> **WORK INSTRUCTION**
Which lines below contain the word "highest"? Pull out each of those lines and copy it in full.

> **TASK INPUT**
▬▬▬▬▬▬
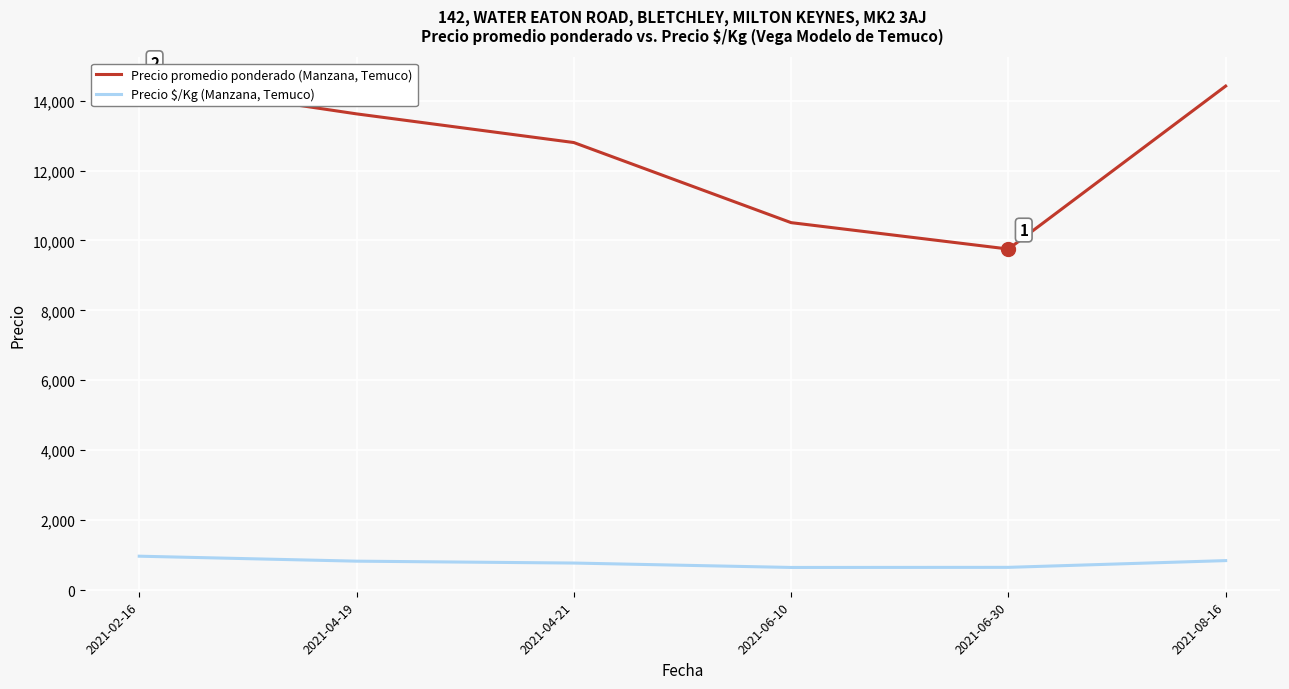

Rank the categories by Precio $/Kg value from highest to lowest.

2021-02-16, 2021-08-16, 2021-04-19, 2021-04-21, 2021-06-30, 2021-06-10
▬▬▬▬▬▬
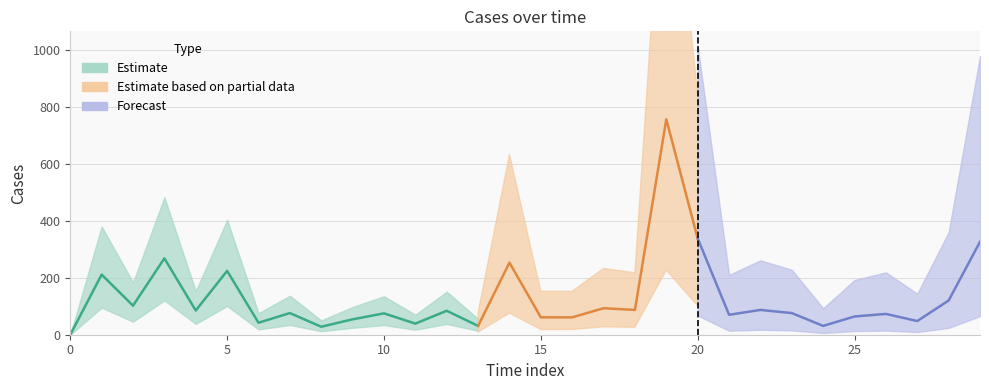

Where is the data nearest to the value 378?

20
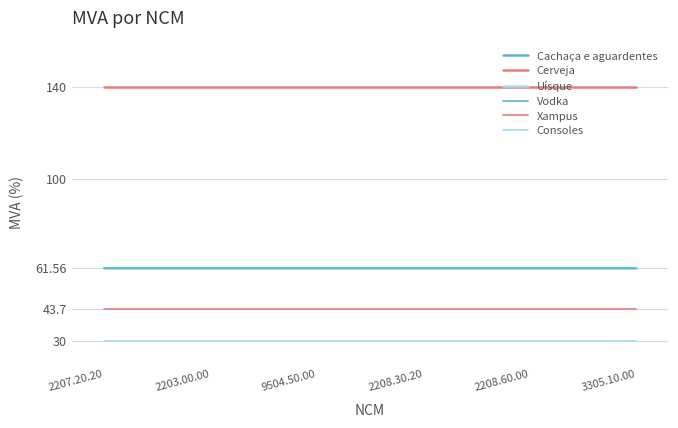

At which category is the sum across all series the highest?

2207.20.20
▬▬▬▬▬▬
> **EXERCISE RESULT**
Rank the categories by Precio $/Kg value from highest to lowest.
At which category is the sum across all series the highest?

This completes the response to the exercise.